WHAT TO WORK ON: Lines outside the range are not wanted. Give again exactly the lines between the line holding "A, 7.55%, due" and the line holding "47 | - | 4,927 |", inclusive, from the listing below.
** EXERCISE INPUTS follows **
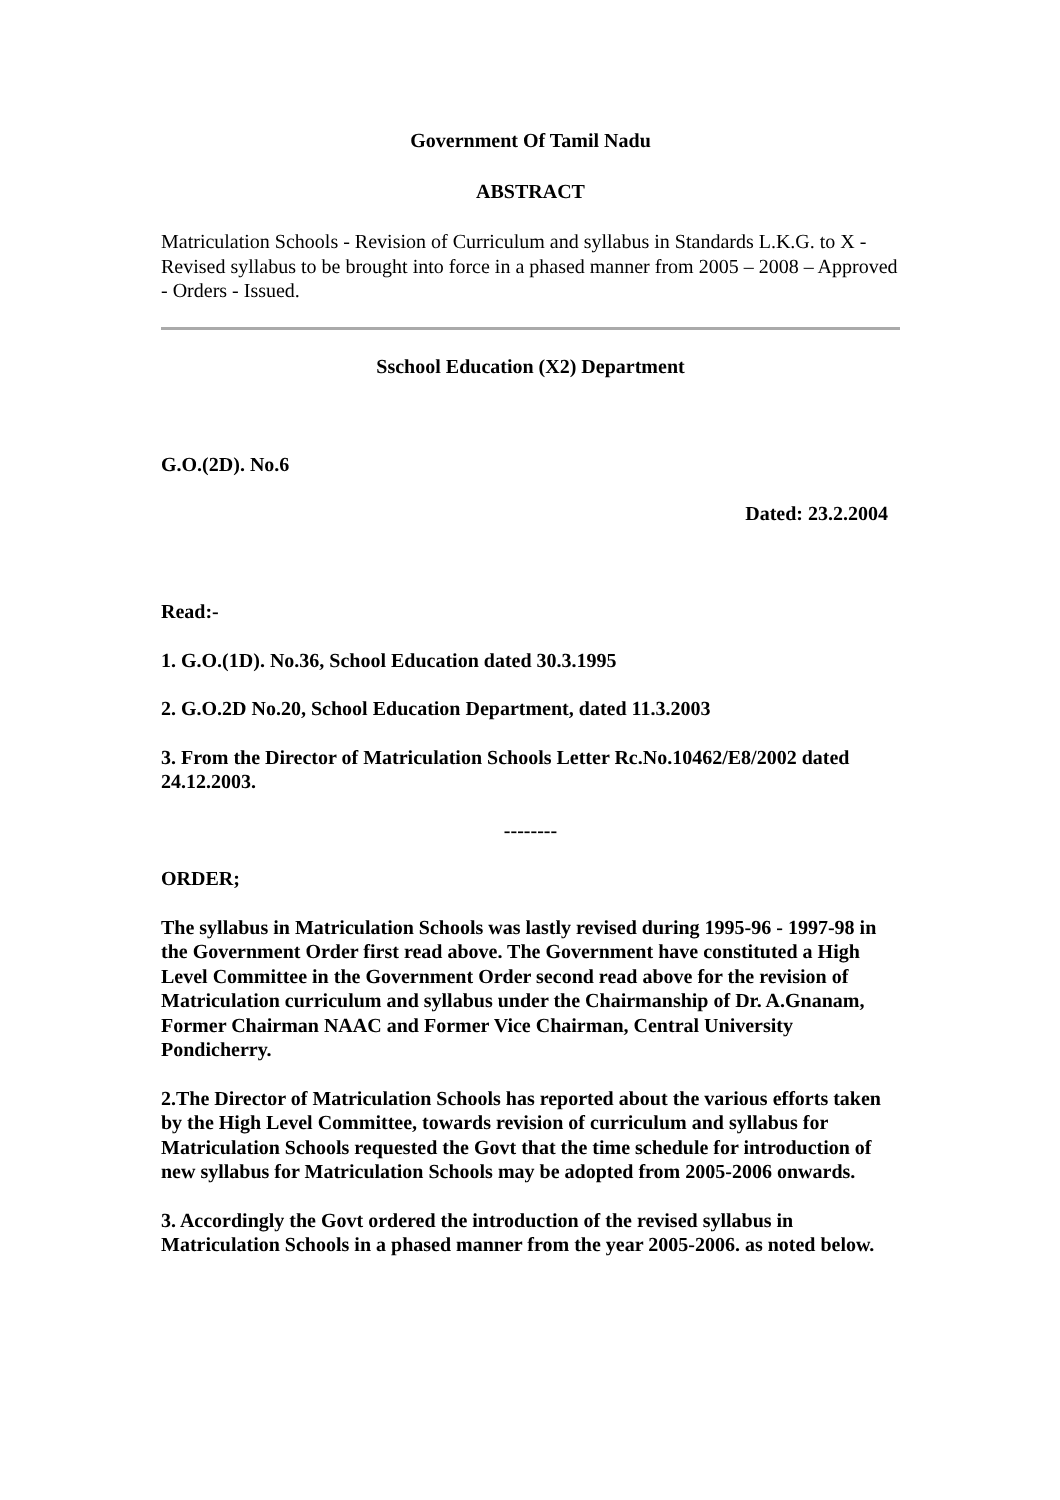Government Of Tamil Nadu
ABSTRACT
Matriculation Schools - Revision of Curriculum and syllabus in Standards L.K.G. to X - Revised syllabus to be brought into force in a phased manner from 2005 – 2008 – Approved - Orders - Issued.
Sschool Education (X2) Department
G.O.(2D). No.6
Dated: 23.2.2004
Read:-
1. G.O.(1D). No.36, School Education dated 30.3.1995
2. G.O.2D No.20, School Education Department, dated 11.3.2003
3. From the Director of Matriculation Schools Letter Rc.No.10462/E8/2002 dated 24.12.2003.
--------
ORDER;
The syllabus in Matriculation Schools was lastly revised during 1995-96 - 1997-98 in the Government Order first read above. The Government have constituted a High Level Committee in the Government Order second read above for the revision of Matriculation curriculum and syllabus under the Chairmanship of Dr. A.Gnanam, Former Chairman NAAC and Former Vice Chairman, Central University Pondicherry.
2.The Director of Matriculation Schools has reported about the various efforts taken by the High Level Committee, towards revision of curriculum and syllabus for Matriculation Schools requested the Govt that the time schedule for introduction of new syllabus for Matriculation Schools may be adopted from 2005-2006 onwards.
3. Accordingly the Govt ordered the introduction of the revised syllabus in Matriculation Schools in a phased manner from the year 2005-2006. as noted below.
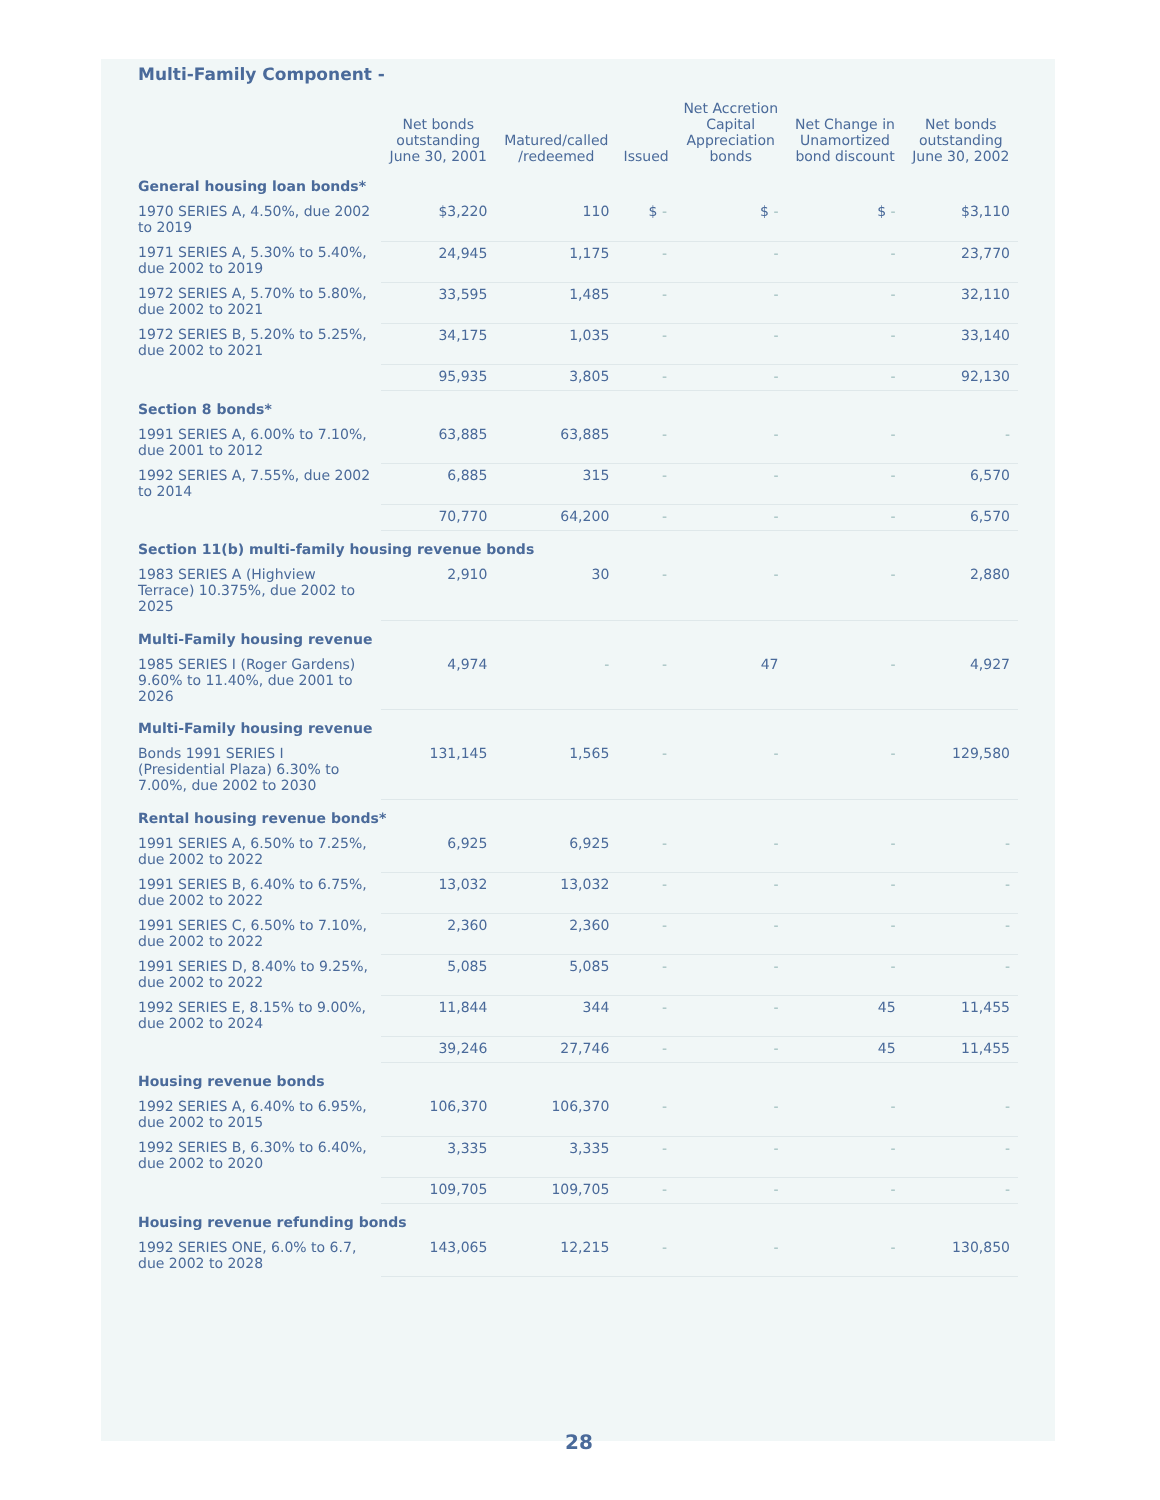Multi-Family Component -
| | Net bonds outstanding June 30, 2001 | Matured/called /redeemed | Issued | Net Accretion Capital Appreciation bonds | Net Change in Unamortized bond discount | Net bonds outstanding June 30, 2002 |
| --- | --- | --- | --- | --- | --- | --- |
| General housing loan bonds* | | | | | | |
| 1970 SERIES A, 4.50%, due 2002 to 2019 | $3,220 | 110 | $ - | $ - | $ - | $3,110 |
| 1971 SERIES A, 5.30% to 5.40%, due 2002 to 2019 | 24,945 | 1,175 | - | - | - | 23,770 |
| 1972 SERIES A, 5.70% to 5.80%, due 2002 to 2021 | 33,595 | 1,485 | - | - | - | 32,110 |
| 1972 SERIES B, 5.20% to 5.25%, due 2002 to 2021 | 34,175 | 1,035 | - | - | - | 33,140 |
| | 95,935 | 3,805 | - | - | - | 92,130 |
| Section 8 bonds* | | | | | | |
| 1991 SERIES A, 6.00% to 7.10%, due 2001 to 2012 | 63,885 | 63,885 | - | - | - | - |
| 1992 SERIES A, 7.55%, due 2002 to 2014 | 6,885 | 315 | - | - | - | 6,570 |
| | 70,770 | 64,200 | - | - | - | 6,570 |
| Section 11(b) multi-family housing revenue bonds | | | | | | |
| 1983 SERIES A (Highview Terrace) 10.375%, due 2002 to 2025 | 2,910 | 30 | - | - | - | 2,880 |
| Multi-Family housing revenue | | | | | | |
| 1985 SERIES I (Roger Gardens) 9.60% to 11.40%, due 2001 to 2026 | 4,974 | - | - | 47 | - | 4,927 |
| Multi-Family housing revenue | | | | | | |
| Bonds 1991 SERIES I (Presidential Plaza) 6.30% to 7.00%, due 2002 to 2030 | 131,145 | 1,565 | - | - | - | 129,580 |
| Rental housing revenue bonds* | | | | | | |
| 1991 SERIES A, 6.50% to 7.25%, due 2002 to 2022 | 6,925 | 6,925 | - | - | - | - |
| 1991 SERIES B, 6.40% to 6.75%, due 2002 to 2022 | 13,032 | 13,032 | - | - | - | - |
| 1991 SERIES C, 6.50% to 7.10%, due 2002 to 2022 | 2,360 | 2,360 | - | - | - | - |
| 1991 SERIES D, 8.40% to 9.25%, due 2002 to 2022 | 5,085 | 5,085 | - | - | - | - |
| 1992 SERIES E, 8.15% to 9.00%, due 2002 to 2024 | 11,844 | 344 | - | - | 45 | 11,455 |
| | 39,246 | 27,746 | - | - | 45 | 11,455 |
| Housing revenue bonds | | | | | | |
| 1992 SERIES A, 6.40% to 6.95%, due 2002 to 2015 | 106,370 | 106,370 | - | - | - | - |
| 1992 SERIES B, 6.30% to 6.40%, due 2002 to 2020 | 3,335 | 3,335 | - | - | - | - |
| | 109,705 | 109,705 | - | - | - | - |
| Housing revenue refunding bonds | | | | | | |
| 1992 SERIES ONE, 6.0% to 6.7, due 2002 to 2028 | 143,065 | 12,215 | - | - | - | 130,850 |
28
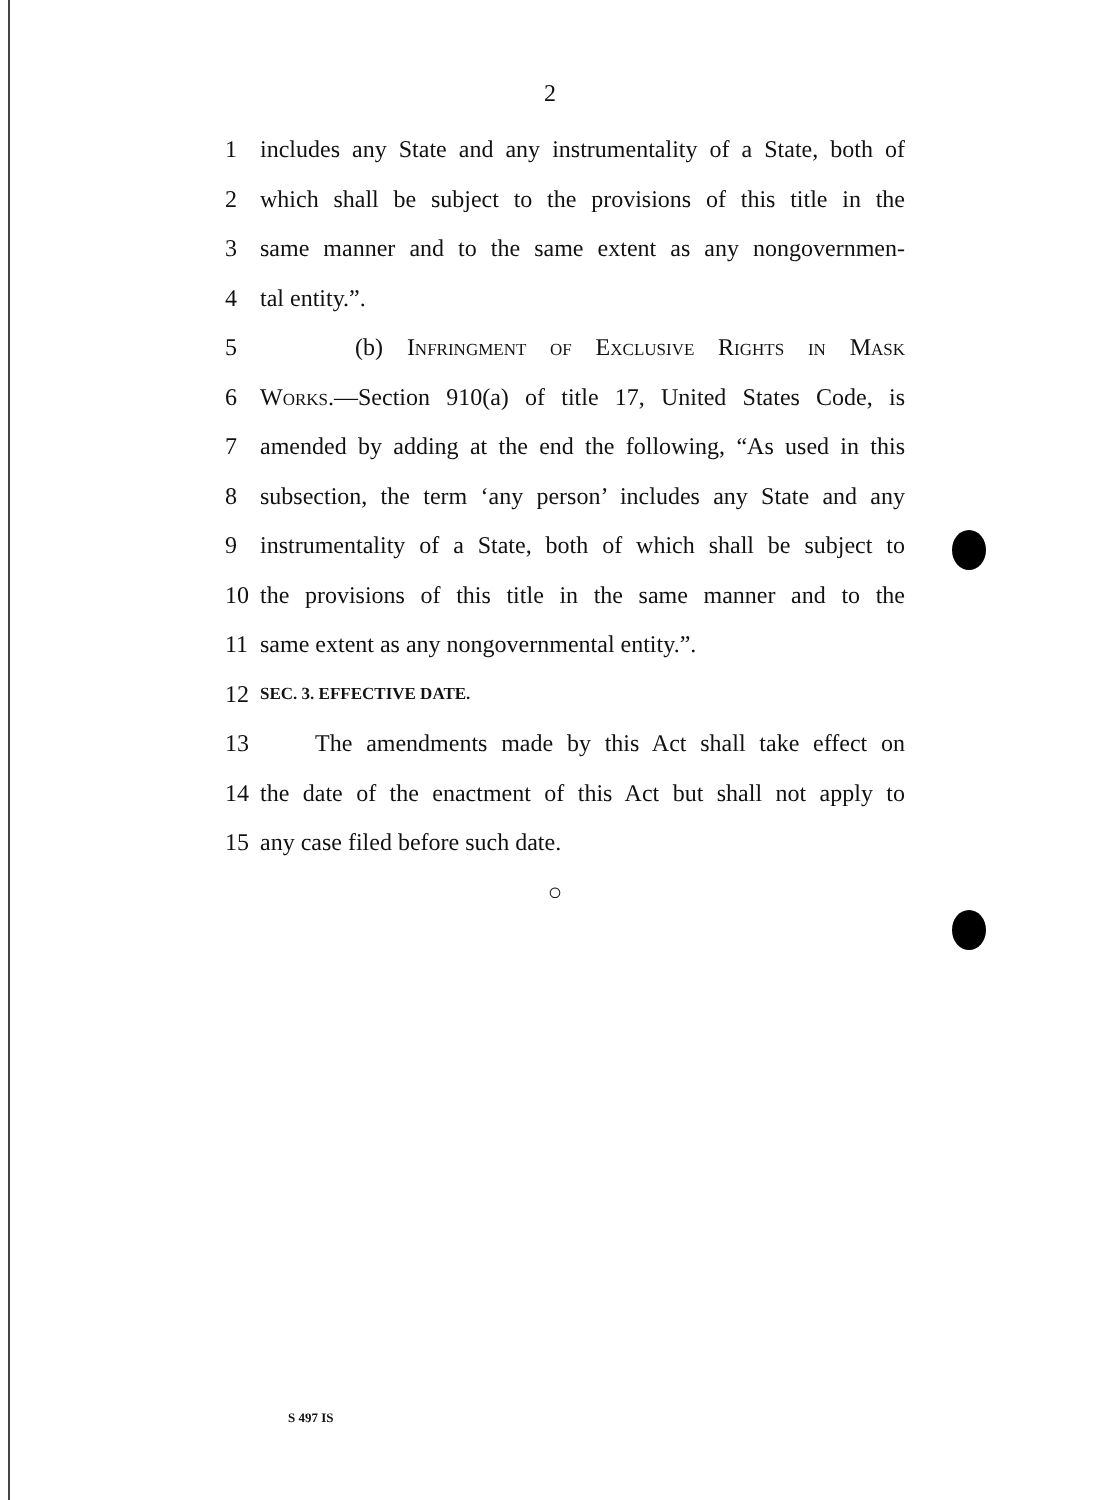2
1 includes any State and any instrumentality of a State, both of
2 which shall be subject to the provisions of this title in the
3 same manner and to the same extent as any nongovernmen-
4 tal entity.”.
5 (b) Infringment of Exclusive Rights in Mask
6 Works.—Section 910(a) of title 17, United States Code, is
7 amended by adding at the end the following, “As used in this
8 subsection, the term ‘any person’ includes any State and any
9 instrumentality of a State, both of which shall be subject to
10 the provisions of this title in the same manner and to the
11 same extent as any nongovernmental entity.”.
12 SEC. 3. EFFECTIVE DATE.
13 The amendments made by this Act shall take effect on
14 the date of the enactment of this Act but shall not apply to
15 any case filed before such date.
○
S 497 IS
** End of EXERCISE INPUTS **
RESPONSE:
| 1992 SERIES A, 7.55%, due 2002 to 2014 | 6,885 | 315 | - | - | - | 6,570 |
| | 70,770 | 64,200 | - | - | - | 6,570 |
| Section 11(b) multi-family housing revenue bonds | | | | | | |
| 1983 SERIES A (Highview Terrace) 10.375%, due 2002 to 2025 | 2,910 | 30 | - | - | - | 2,880 |
| Multi-Family housing revenue | | | | | | |
| 1985 SERIES I (Roger Gardens) 9.60% to 11.40%, due 2001 to 2026 | 4,974 | - | - | 47 | - | 4,927 |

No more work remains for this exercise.